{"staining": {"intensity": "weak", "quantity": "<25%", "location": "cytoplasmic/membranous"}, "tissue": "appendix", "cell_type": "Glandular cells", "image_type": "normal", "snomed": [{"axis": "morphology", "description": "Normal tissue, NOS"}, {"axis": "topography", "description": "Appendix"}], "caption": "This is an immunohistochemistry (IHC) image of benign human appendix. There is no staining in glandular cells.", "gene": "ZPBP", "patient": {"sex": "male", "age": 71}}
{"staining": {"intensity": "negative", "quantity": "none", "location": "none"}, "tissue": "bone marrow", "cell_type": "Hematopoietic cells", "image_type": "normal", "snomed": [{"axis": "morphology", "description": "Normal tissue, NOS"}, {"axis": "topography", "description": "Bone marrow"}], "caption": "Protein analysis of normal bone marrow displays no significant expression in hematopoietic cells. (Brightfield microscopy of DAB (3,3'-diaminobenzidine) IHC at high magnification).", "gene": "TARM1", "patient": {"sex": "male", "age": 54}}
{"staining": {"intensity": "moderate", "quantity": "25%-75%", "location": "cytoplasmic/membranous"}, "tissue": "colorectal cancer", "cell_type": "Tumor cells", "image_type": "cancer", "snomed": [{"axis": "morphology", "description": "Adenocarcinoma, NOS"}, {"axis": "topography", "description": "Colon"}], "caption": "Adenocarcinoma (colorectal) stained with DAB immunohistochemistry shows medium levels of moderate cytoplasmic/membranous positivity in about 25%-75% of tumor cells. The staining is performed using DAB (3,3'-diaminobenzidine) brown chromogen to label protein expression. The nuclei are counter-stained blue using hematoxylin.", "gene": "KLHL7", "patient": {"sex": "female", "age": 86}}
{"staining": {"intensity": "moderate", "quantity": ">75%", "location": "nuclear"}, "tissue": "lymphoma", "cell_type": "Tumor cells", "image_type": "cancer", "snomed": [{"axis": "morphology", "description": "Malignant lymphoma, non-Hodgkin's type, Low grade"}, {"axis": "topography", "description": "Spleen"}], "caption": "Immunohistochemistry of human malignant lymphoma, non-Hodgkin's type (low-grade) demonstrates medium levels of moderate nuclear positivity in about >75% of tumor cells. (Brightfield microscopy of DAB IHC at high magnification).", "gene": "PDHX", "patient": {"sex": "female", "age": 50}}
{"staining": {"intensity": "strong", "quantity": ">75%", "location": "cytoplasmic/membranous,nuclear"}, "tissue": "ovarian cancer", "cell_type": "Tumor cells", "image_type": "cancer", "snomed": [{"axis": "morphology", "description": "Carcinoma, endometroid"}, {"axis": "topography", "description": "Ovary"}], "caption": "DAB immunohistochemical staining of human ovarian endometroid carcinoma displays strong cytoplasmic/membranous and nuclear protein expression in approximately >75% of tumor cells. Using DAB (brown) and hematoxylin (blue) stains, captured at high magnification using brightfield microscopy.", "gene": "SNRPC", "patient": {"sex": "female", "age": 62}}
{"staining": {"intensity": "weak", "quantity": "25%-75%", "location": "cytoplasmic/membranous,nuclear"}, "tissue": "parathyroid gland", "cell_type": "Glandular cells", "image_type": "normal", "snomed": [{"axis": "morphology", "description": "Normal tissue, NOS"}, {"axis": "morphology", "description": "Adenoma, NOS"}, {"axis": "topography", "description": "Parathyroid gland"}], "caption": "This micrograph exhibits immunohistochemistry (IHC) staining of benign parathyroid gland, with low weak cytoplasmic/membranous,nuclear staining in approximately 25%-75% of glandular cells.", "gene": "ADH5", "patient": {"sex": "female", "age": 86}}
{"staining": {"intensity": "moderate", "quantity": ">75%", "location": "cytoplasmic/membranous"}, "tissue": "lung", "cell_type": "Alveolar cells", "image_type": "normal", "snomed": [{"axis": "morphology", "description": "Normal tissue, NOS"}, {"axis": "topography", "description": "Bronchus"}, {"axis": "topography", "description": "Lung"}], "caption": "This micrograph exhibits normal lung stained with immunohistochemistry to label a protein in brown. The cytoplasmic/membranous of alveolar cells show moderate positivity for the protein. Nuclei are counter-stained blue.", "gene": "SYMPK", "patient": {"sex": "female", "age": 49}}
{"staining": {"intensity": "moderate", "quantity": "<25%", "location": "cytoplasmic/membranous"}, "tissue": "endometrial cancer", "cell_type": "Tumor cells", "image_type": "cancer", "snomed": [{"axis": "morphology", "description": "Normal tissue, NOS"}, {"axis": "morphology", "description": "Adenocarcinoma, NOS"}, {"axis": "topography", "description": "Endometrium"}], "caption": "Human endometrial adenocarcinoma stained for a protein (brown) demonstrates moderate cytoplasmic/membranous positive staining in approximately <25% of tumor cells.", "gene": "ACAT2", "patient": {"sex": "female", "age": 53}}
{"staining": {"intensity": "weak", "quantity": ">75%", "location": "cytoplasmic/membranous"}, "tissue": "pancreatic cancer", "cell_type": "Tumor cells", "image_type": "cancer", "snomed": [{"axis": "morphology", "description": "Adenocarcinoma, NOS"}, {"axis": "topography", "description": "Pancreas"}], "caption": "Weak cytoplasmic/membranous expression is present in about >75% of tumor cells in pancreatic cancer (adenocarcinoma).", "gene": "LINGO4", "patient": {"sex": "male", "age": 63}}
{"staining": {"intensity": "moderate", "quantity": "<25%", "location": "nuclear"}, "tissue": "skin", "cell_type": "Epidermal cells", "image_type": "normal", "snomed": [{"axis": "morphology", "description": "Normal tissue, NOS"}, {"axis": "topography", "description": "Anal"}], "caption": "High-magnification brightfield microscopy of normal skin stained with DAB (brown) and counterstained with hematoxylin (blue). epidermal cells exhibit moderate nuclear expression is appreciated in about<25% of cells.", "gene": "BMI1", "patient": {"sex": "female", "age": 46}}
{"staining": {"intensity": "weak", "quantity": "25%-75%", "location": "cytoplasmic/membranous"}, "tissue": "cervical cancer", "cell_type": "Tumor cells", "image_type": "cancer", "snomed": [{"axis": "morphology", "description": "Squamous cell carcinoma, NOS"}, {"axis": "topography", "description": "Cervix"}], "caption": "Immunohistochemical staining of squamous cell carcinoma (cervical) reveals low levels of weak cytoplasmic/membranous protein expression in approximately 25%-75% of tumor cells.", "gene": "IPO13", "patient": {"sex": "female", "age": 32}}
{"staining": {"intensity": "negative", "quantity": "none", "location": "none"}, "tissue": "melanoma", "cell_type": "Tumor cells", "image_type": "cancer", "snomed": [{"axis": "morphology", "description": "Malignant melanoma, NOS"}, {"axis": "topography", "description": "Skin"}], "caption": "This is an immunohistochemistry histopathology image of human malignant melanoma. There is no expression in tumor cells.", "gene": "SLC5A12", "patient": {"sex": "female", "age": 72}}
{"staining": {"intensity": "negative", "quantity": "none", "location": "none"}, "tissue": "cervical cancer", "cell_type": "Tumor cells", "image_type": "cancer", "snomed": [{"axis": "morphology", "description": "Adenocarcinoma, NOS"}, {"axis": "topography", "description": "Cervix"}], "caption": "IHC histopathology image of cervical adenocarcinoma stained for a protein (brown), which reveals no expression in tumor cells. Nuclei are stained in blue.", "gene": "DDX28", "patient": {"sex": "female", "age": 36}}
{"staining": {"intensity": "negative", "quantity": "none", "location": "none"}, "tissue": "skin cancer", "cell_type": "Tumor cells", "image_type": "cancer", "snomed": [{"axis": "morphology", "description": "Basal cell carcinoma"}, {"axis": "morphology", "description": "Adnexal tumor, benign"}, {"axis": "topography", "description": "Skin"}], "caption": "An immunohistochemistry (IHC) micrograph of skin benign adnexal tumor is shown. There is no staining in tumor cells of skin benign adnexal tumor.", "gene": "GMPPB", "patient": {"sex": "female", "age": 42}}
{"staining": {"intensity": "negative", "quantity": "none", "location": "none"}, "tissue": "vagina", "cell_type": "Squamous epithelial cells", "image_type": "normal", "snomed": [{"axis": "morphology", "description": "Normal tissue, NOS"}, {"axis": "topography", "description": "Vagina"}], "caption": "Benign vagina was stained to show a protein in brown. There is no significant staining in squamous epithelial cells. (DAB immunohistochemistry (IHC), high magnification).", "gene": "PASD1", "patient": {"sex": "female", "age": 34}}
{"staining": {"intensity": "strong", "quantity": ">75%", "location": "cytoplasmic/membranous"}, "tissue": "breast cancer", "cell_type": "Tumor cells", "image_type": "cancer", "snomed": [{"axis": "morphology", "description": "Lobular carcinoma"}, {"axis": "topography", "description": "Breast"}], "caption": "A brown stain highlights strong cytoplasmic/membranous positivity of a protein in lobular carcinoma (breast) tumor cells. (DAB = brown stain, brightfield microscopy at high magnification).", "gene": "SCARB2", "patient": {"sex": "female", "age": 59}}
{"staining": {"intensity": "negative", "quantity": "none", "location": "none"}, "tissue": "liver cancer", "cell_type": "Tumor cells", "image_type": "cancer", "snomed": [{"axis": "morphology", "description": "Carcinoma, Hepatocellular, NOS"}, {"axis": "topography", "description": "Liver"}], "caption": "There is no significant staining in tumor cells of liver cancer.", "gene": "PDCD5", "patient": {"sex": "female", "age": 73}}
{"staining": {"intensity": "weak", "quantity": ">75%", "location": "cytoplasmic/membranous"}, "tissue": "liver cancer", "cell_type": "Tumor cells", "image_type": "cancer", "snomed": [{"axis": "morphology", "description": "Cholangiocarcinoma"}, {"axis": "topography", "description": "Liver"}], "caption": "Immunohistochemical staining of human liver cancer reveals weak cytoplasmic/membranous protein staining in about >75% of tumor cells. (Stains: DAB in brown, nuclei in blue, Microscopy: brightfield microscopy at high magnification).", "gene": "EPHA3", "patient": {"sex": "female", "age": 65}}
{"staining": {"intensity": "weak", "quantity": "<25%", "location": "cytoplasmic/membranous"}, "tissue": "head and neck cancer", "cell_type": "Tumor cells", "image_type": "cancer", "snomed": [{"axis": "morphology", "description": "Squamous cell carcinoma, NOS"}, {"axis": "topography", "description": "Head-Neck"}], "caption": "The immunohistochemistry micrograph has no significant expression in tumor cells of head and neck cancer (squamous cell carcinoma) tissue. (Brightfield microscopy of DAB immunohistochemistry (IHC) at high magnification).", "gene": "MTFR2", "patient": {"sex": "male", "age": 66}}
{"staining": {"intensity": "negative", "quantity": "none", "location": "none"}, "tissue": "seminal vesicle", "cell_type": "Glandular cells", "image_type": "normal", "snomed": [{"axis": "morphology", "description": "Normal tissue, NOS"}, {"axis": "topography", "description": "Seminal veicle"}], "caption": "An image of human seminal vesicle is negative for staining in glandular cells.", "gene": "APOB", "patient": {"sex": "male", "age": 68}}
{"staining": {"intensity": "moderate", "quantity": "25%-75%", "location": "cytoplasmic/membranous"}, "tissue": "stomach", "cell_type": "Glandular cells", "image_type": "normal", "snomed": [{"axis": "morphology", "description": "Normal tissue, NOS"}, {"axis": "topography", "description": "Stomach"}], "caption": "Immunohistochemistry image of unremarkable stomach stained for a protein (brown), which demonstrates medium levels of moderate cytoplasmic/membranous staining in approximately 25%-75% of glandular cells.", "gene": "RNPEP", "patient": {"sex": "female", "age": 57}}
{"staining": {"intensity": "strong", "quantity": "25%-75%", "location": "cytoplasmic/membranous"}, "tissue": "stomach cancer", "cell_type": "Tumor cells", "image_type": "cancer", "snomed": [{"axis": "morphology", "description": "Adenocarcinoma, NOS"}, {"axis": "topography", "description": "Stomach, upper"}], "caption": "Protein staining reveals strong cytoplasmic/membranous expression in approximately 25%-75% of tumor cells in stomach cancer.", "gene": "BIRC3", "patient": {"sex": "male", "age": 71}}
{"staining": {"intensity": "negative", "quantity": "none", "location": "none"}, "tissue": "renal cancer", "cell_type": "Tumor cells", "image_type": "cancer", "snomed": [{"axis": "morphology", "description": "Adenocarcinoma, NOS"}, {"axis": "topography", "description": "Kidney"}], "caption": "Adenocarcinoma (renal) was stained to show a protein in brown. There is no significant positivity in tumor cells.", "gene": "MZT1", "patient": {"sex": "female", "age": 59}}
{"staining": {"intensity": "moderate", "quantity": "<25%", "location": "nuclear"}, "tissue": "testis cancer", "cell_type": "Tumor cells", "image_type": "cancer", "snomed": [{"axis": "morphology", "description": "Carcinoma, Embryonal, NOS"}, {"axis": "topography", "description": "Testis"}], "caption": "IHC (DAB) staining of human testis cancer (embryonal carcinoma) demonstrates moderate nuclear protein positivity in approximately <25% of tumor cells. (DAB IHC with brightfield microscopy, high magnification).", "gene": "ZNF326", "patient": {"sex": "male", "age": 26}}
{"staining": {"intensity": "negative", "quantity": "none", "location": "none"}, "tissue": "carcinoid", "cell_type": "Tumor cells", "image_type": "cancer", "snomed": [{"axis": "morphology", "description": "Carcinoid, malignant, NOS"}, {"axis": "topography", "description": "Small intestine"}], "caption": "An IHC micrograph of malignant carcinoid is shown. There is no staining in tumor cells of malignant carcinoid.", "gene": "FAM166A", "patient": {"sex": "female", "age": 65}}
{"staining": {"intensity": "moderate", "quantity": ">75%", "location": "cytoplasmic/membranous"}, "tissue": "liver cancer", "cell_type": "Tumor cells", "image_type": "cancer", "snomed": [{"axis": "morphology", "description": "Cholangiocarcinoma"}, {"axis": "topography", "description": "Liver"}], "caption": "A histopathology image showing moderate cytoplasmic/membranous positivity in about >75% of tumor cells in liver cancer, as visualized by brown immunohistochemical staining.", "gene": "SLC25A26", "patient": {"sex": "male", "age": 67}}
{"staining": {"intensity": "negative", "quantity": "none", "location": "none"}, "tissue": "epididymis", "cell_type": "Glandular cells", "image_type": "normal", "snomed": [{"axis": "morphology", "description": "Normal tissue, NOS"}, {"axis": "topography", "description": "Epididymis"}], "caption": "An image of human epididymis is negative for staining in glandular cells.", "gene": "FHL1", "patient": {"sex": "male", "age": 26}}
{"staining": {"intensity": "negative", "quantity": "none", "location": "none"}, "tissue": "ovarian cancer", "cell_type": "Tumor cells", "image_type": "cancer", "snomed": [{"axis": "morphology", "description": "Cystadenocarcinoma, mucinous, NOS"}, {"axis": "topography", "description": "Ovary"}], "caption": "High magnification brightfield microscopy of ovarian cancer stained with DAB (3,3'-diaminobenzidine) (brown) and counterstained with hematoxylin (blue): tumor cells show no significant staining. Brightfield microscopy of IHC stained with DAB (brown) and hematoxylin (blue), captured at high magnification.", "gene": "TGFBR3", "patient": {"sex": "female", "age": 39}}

******

## Activity
From the line holding "histopathology image showing" to the line holding "of human epididymis", inclusive, restate each line above exactly as written.

## Solution to this problem
{"staining": {"intensity": "moderate", "quantity": ">75%", "location": "cytoplasmic/membranous"}, "tissue": "liver cancer", "cell_type": "Tumor cells", "image_type": "cancer", "snomed": [{"axis": "morphology", "description": "Cholangiocarcinoma"}, {"axis": "topography", "description": "Liver"}], "caption": "A histopathology image showing moderate cytoplasmic/membranous positivity in about >75% of tumor cells in liver cancer, as visualized by brown immunohistochemical staining.", "gene": "SLC25A26", "patient": {"sex": "male", "age": 67}}
{"staining": {"intensity": "negative", "quantity": "none", "location": "none"}, "tissue": "epididymis", "cell_type": "Glandular cells", "image_type": "normal", "snomed": [{"axis": "morphology", "description": "Normal tissue, NOS"}, {"axis": "topography", "description": "Epididymis"}], "caption": "An image of human epididymis is negative for staining in glandular cells.", "gene": "FHL1", "patient": {"sex": "male", "age": 26}}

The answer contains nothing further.